« Trafalgar » est le deuxième album du groupe Archimède qui suscite un véritable engouement de la grande majorité de la presse écrite qui affirme qu’il s’agit de l’un des grands disques français de la rentrée.

Un groupe qui réussit à mettre d’accord les quotidiens « Libération » et « le Parisien », c’est le type de grand écart qu’on apprécie, et qui est sûrement dû au fait qu’au doux pays de la romance, on aime bien marier la posture musicale british avec le sens de la dérision acide.

Extrait « Tout fusionne »

Archimède est un duo originaire de Laval. Deux frères. Nico et Fred Boisnard. Dans une autre vie l’un était journaliste, l’autre banquier. Des garçons plutôt tranquilles, qui ne semblent pas répondre à la mythologie « Sexe, Drogue et Rock’n’roll », et donc très loin des chamailleries trash des frères Gallagher du groupe Oasis à qui on les compare souvent de façon très exagérée. Ils sont eux même. Point. C’est à dire la définition parfaite de ce que doit être la pop française, celle née de l’insolence du Play boy Dutronc au temps bénis des drugstores et de Renaud à l’époque où il était « énervant et énervé » faisant de la prosodie avec les petits et grands travers de l’hexagone. Archimède possède cette science du regard de biais, cultive la jubilation du sens de la formule, trouve toujours l’idée qui fait mouche pour devenir refrain lapidaire qui devrait faire plaisir au bronzés qui font du marketing politique.

Extrait de « Le bonheur »

L’album du groupe Archimède s’écoute d’une seule traite. Pas de temps mort. Pas de zapping possible. Des chansons courtes. 2’35 de bonheur en sprint. On se marre. Puis on est ému parce que ces deux frangins se souviennent des premiers jours de la rentrée des classes.
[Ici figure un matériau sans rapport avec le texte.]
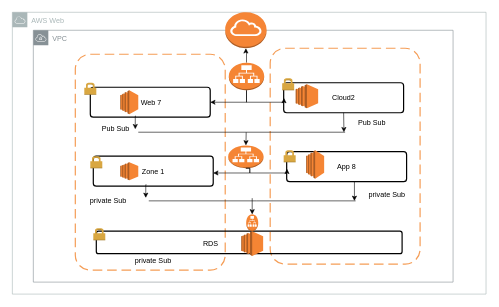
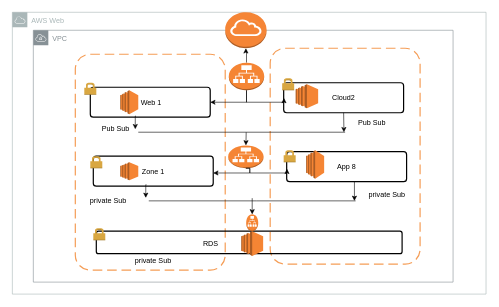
  <mxCell id="0" />
  <mxCell id="1" parent="0" />
  <mxCell id="2" value="VPC" style="sketch=0;outlineConnect=0;gradientColor=none;html=1;whiteSpace=wrap;fontSize=12;fontStyle=0;shape=mxgraph.aws4.group;grIcon=mxgraph.aws4.group_vpc;strokeColor=#879196;fillColor=none;verticalAlign=top;align=left;spacingLeft=30;fontColor=#879196;dashed=0;" parent="1" vertex="1"><mxGeometry x="55" y="50" width="700" height="420" as="geometry" /></mxCell>
  <mxCell id="3" value="AWS Web" style="sketch=0;outlineConnect=0;gradientColor=none;html=1;whiteSpace=wrap;fontSize=12;fontStyle=0;shape=mxgraph.aws4.group;grIcon=mxgraph.aws4.group_aws_cloud;strokeColor=#AAB7B8;fillColor=none;verticalAlign=top;align=left;spacingLeft=30;fontColor=#AAB7B8;dashed=0;" parent="1" vertex="1"><mxGeometry x="20" y="20" width="790" height="470" as="geometry" /></mxCell>
  <mxCell id="4" value="" style="rounded=1;arcSize=10;dashed=1;strokeColor=#F59D56;fillColor=none;gradientColor=none;dashPattern=8 4;strokeWidth=2;" parent="1" vertex="1"><mxGeometry x="125" y="90" width="250" height="360" as="geometry" /></mxCell>
  <mxCell id="5" value="" style="rounded=1;arcSize=10;dashed=1;strokeColor=#F59D56;fillColor=none;gradientColor=none;dashPattern=8 4;strokeWidth=2;" parent="1" vertex="1"><mxGeometry x="450" y="80" width="250" height="360" as="geometry" /></mxCell>
- <mxCell id="6" value=" Web 7" style="rounded=1;arcSize=10;dashed=0;fillColor=none;gradientColor=none;strokeWidth=2;" parent="1" vertex="1"><mxGeometry x="150" y="145" width="200" height="50" as="geometry" /></mxCell>
+ <mxCell id="6" value=" Web 1" style="rounded=1;arcSize=10;dashed=0;fillColor=none;gradientColor=none;strokeWidth=2;" parent="1" vertex="1"><mxGeometry x="150" y="145" width="200" height="50" as="geometry" /></mxCell>
  <mxCell id="7" value="" style="dashed=0;html=1;shape=mxgraph.aws3.permissions;fillColor=#D9A741;gradientColor=none;dashed=0;" parent="1" vertex="1"><mxGeometry x="140" y="137.5" width="20" height="20" as="geometry" /></mxCell>
  <mxCell id="8" value="Zone 1" style="rounded=1;arcSize=10;dashed=0;fillColor=none;gradientColor=none;strokeWidth=2;" parent="1" vertex="1"><mxGeometry x="155" y="260" width="200" height="50" as="geometry" /></mxCell>
  <mxCell id="9" value="" style="rounded=1;arcSize=10;dashed=0;fillColor=none;gradientColor=none;strokeWidth=2;" parent="1" vertex="1"><mxGeometry x="160" y="385" width="510" height="37.5" as="geometry" /></mxCell>
  <mxCell id="10" value="Cloud2" style="rounded=1;arcSize=10;dashed=0;fillColor=none;gradientColor=none;strokeWidth=2;" parent="1" vertex="1"><mxGeometry x="472.5" y="137.5" width="200" height="50" as="geometry" /></mxCell>
  <mxCell id="11" value="App 8" style="rounded=1;arcSize=10;dashed=0;fillColor=none;gradientColor=none;strokeWidth=2;" parent="1" vertex="1"><mxGeometry x="477.5" y="252.5" width="200" height="50" as="geometry" /></mxCell>
  <mxCell id="12" value="" style="dashed=0;html=1;shape=mxgraph.aws3.permissions;fillColor=#D9A741;gradientColor=none;dashed=0;" parent="1" vertex="1"><mxGeometry x="155" y="380" width="20" height="20" as="geometry" /></mxCell>
  <mxCell id="13" value="" style="dashed=0;html=1;shape=mxgraph.aws3.permissions;fillColor=#D9A741;gradientColor=none;dashed=0;" parent="1" vertex="1"><mxGeometry x="150" y="260" width="20" height="20" as="geometry" /></mxCell>
  <mxCell id="14" value="" style="dashed=0;html=1;shape=mxgraph.aws3.permissions;fillColor=#D9A741;gradientColor=none;dashed=0;" parent="1" vertex="1"><mxGeometry x="470" y="130" width="20" height="20" as="geometry" /></mxCell>
  <mxCell id="15" value="" style="dashed=0;html=1;shape=mxgraph.aws3.permissions;fillColor=#D9A741;gradientColor=none;dashed=0;" parent="1" vertex="1"><mxGeometry x="472.5" y="250" width="20" height="20" as="geometry" /></mxCell>
  <mxCell id="16" value="" style="outlineConnect=0;dashed=0;verticalLabelPosition=bottom;verticalAlign=top;align=center;html=1;shape=mxgraph.aws3.ec2;fillColor=#F58534;gradientColor=none;" parent="1" vertex="1"><mxGeometry x="401.75" y="385" width="36.5" height="41.25" as="geometry" /></mxCell>
  <mxCell id="17" value="" style="outlineConnect=0;dashed=0;verticalLabelPosition=bottom;verticalAlign=top;align=center;html=1;shape=mxgraph.aws3.ec2;fillColor=#F58534;gradientColor=none;" parent="1" vertex="1"><mxGeometry x="200" y="150" width="30" height="40" as="geometry" /></mxCell>
  <mxCell id="18" value="" style="outlineConnect=0;dashed=0;verticalLabelPosition=bottom;verticalAlign=top;align=center;html=1;shape=mxgraph.aws3.ec2;fillColor=#F58534;gradientColor=none;" parent="1" vertex="1"><mxGeometry x="492.5" y="140" width="37.5" height="40" as="geometry" /></mxCell>
  <mxCell id="19" value="" style="outlineConnect=0;dashed=0;verticalLabelPosition=bottom;verticalAlign=top;align=center;html=1;shape=mxgraph.aws3.ec2;fillColor=#F58534;gradientColor=none;" parent="1" vertex="1"><mxGeometry x="510" y="250" width="30" height="47.5" as="geometry" /></mxCell>
  <mxCell id="20" value="" style="outlineConnect=0;dashed=0;verticalLabelPosition=bottom;verticalAlign=top;align=center;html=1;shape=mxgraph.aws3.ec2;fillColor=#F58534;gradientColor=none;" parent="1" vertex="1"><mxGeometry x="200" y="270" width="30" height="30" as="geometry" /></mxCell>
  <mxCell id="21" value="Pub Sub" style="text;html=1;strokeColor=none;fillColor=none;align=center;verticalAlign=middle;whiteSpace=wrap;rounded=0;" parent="1" vertex="1"><mxGeometry x="160" y="200" width="65" height="30" as="geometry" /></mxCell>
  <mxCell id="22" value="Pub Sub" style="text;html=1;strokeColor=none;fillColor=none;align=center;verticalAlign=middle;whiteSpace=wrap;rounded=0;" parent="1" vertex="1"><mxGeometry x="590" y="190" width="60" height="30" as="geometry" /></mxCell>
  <mxCell id="23" value="private Sub" style="text;html=1;strokeColor=none;fillColor=none;align=center;verticalAlign=middle;whiteSpace=wrap;rounded=0;" parent="1" vertex="1"><mxGeometry x="135" y="320" width="90" height="30" as="geometry" /></mxCell>
  <mxCell id="24" value="private Sub" style="text;html=1;strokeColor=none;fillColor=none;align=center;verticalAlign=middle;whiteSpace=wrap;rounded=0;" parent="1" vertex="1"><mxGeometry x="600" y="310" width="90" height="30" as="geometry" /></mxCell>
  <mxCell id="25" value="" style="outlineConnect=0;dashed=0;verticalLabelPosition=bottom;verticalAlign=top;align=center;html=1;shape=mxgraph.aws3.internet_gateway;fillColor=#F58536;gradientColor=none;" vertex="1" parent="1"><mxGeometry x="375" y="20" width="69" height="60" as="geometry" /></mxCell>
  <mxCell id="26" style="edgeStyle=orthogonalEdgeStyle;rounded=0;orthogonalLoop=1;jettySize=auto;html=1;exitX=0.5;exitY=1;exitDx=0;exitDy=0;exitPerimeter=0;entryX=1;entryY=0.5;entryDx=0;entryDy=0;" edge="1" parent="1" source="28" target="6"><mxGeometry relative="1" as="geometry"><Array as="points"><mxPoint x="411" y="170" /></Array></mxGeometry></mxCell>
  <mxCell id="27" value="" style="edgeStyle=orthogonalEdgeStyle;rounded=0;orthogonalLoop=1;jettySize=auto;html=1;" edge="1" parent="1" source="28" target="25"><mxGeometry relative="1" as="geometry" /></mxCell>
  <mxCell id="28" value="" style="outlineConnect=0;dashed=0;verticalLabelPosition=bottom;verticalAlign=top;align=center;html=1;shape=mxgraph.aws3.application_load_balancer;fillColor=#F58534;gradientColor=none;" vertex="1" parent="1"><mxGeometry x="381" y="104" width="59" height="46" as="geometry" /></mxCell>
  <mxCell id="29" style="edgeStyle=orthogonalEdgeStyle;rounded=0;orthogonalLoop=1;jettySize=auto;html=1;exitX=0.5;exitY=1;exitDx=0;exitDy=0;exitPerimeter=0;" edge="1" parent="1" source="28"><mxGeometry relative="1" as="geometry"><mxPoint x="421" y="160" as="sourcePoint" /><mxPoint x="473" y="163" as="targetPoint" /><Array as="points"><mxPoint x="411" y="170" /><mxPoint x="473" y="170" /></Array></mxGeometry></mxCell>
  <mxCell id="30" style="edgeStyle=orthogonalEdgeStyle;rounded=0;orthogonalLoop=1;jettySize=auto;html=1;exitX=0.5;exitY=1;exitDx=0;exitDy=0;exitPerimeter=0;entryX=1;entryY=0.5;entryDx=0;entryDy=0;" edge="1" parent="1" source="31"><mxGeometry relative="1" as="geometry"><mxPoint x="355" y="288" as="targetPoint" /><Array as="points"><mxPoint x="416" y="288" /></Array></mxGeometry></mxCell>
  <mxCell id="31" value="" style="outlineConnect=0;dashed=0;verticalLabelPosition=bottom;verticalAlign=top;align=center;html=1;shape=mxgraph.aws3.application_load_balancer;fillColor=#F58534;gradientColor=none;" vertex="1" parent="1"><mxGeometry x="380" y="242" width="59" height="38" as="geometry" /></mxCell>
  <mxCell id="32" style="edgeStyle=orthogonalEdgeStyle;rounded=0;orthogonalLoop=1;jettySize=auto;html=1;exitX=0.5;exitY=1;exitDx=0;exitDy=0;exitPerimeter=0;" edge="1" parent="1" source="31"><mxGeometry relative="1" as="geometry"><mxPoint x="426" y="278" as="sourcePoint" /><mxPoint x="478" y="281" as="targetPoint" /><Array as="points"><mxPoint x="416" y="288" /><mxPoint x="478" y="288" /></Array></mxGeometry></mxCell>
  <mxCell id="33" value="" style="endArrow=none;html=1;rounded=0;" edge="1" parent="1"><mxGeometry width="50" height="50" relative="1" as="geometry"><mxPoint x="230" y="220" as="sourcePoint" /><mxPoint x="575" y="220" as="targetPoint" /><Array as="points"><mxPoint x="410" y="220" /></Array></mxGeometry></mxCell>
  <mxCell id="34" style="edgeStyle=orthogonalEdgeStyle;rounded=0;orthogonalLoop=1;jettySize=auto;html=1;exitX=0.38;exitY=0.96;exitDx=0;exitDy=0;entryX=1;entryY=0.5;entryDx=0;entryDy=0;exitPerimeter=0;" edge="1" parent="1" source="6" target="21"><mxGeometry relative="1" as="geometry" /></mxCell>
  <mxCell id="35" style="edgeStyle=orthogonalEdgeStyle;rounded=0;orthogonalLoop=1;jettySize=auto;html=1;exitX=0.5;exitY=1;exitDx=0;exitDy=0;entryX=0.492;entryY=0.389;entryDx=0;entryDy=0;entryPerimeter=0;" edge="1" parent="1" source="10" target="5"><mxGeometry relative="1" as="geometry" /></mxCell>
  <mxCell id="36" value="" style="endArrow=classic;html=1;rounded=0;entryX=0.5;entryY=0;entryDx=0;entryDy=0;entryPerimeter=0;" edge="1" parent="1" target="31"><mxGeometry width="50" height="50" relative="1" as="geometry"><mxPoint x="410" y="220" as="sourcePoint" /><mxPoint x="430" y="200" as="targetPoint" /></mxGeometry></mxCell>
  <mxCell id="37" value="" style="outlineConnect=0;dashed=0;verticalLabelPosition=bottom;verticalAlign=top;align=center;html=1;shape=mxgraph.aws3.application_load_balancer;fillColor=#F58534;gradientColor=none;" vertex="1" parent="1"><mxGeometry x="410" y="357" width="20" height="28" as="geometry" /></mxCell>
  <mxCell id="38" value="" style="endArrow=none;html=1;rounded=0;" edge="1" parent="1"><mxGeometry width="50" height="50" relative="1" as="geometry"><mxPoint x="247.5" y="334.5" as="sourcePoint" /><mxPoint x="592.5" y="334.5" as="targetPoint" /><Array as="points"><mxPoint x="427.5" y="334.5" /></Array></mxGeometry></mxCell>
  <mxCell id="39" style="edgeStyle=orthogonalEdgeStyle;rounded=0;orthogonalLoop=1;jettySize=auto;html=1;exitX=0.38;exitY=0.96;exitDx=0;exitDy=0;entryX=1;entryY=0.5;entryDx=0;entryDy=0;exitPerimeter=0;" edge="1" parent="1"><mxGeometry relative="1" as="geometry"><mxPoint x="243.5" y="307.5" as="sourcePoint" /><mxPoint x="242.5" y="329.5" as="targetPoint" /></mxGeometry></mxCell>
  <mxCell id="40" style="edgeStyle=orthogonalEdgeStyle;rounded=0;orthogonalLoop=1;jettySize=auto;html=1;exitX=0.5;exitY=1;exitDx=0;exitDy=0;entryX=0.492;entryY=0.389;entryDx=0;entryDy=0;entryPerimeter=0;" edge="1" parent="1"><mxGeometry relative="1" as="geometry"><mxPoint x="590.5" y="302.5" as="sourcePoint" /><mxPoint x="590.5" y="334.5" as="targetPoint" /></mxGeometry></mxCell>
  <mxCell id="41" value="" style="endArrow=classic;html=1;rounded=0;entryX=0.5;entryY=0;entryDx=0;entryDy=0;entryPerimeter=0;" edge="1" parent="1" target="37"><mxGeometry width="50" height="50" relative="1" as="geometry"><mxPoint x="420" y="330" as="sourcePoint" /><mxPoint x="445" y="292.5" as="targetPoint" /></mxGeometry></mxCell>
  <mxCell id="42" value="RDS" style="text;html=1;strokeColor=none;fillColor=none;align=center;verticalAlign=middle;whiteSpace=wrap;rounded=0;" vertex="1" parent="1"><mxGeometry x="321" y="390.63" width="60" height="30" as="geometry" /></mxCell>
  <mxCell id="43" value="private Sub" style="text;html=1;strokeColor=none;fillColor=none;align=center;verticalAlign=middle;whiteSpace=wrap;rounded=0;" vertex="1" parent="1"><mxGeometry x="210" y="420" width="90" height="30" as="geometry" /></mxCell>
Extrait de « les premiers lundi de septembre »

Et puis c’est vite un coup de Trafalgar qui résonne à nos oreilles avec une chanson qui, en ces temps où les indignés rêvent d’un système alternatif, rend hommage aux petites mains. Et le fait que les grosses fortunes militent pour payer plus d’impôt n’y changera rien…

Extrait « Les petites mains »

Archimède groupe engagé. ? La réponse des deux lascars est sans appel : « Nous sommes plutôt un groupe dégagé ». En revanche, le titre de l’album « Trafalgar » est un pied de nez à tous ces groupes français qui ont cédé aux charmes faciles de la langue de Shakespeare. Prendre le nom d’une défaite napoléonienne pour planter le drapeau de la victoire pop made in France et faire de Laval le Liverpool du 21ème siècle. Trop fort.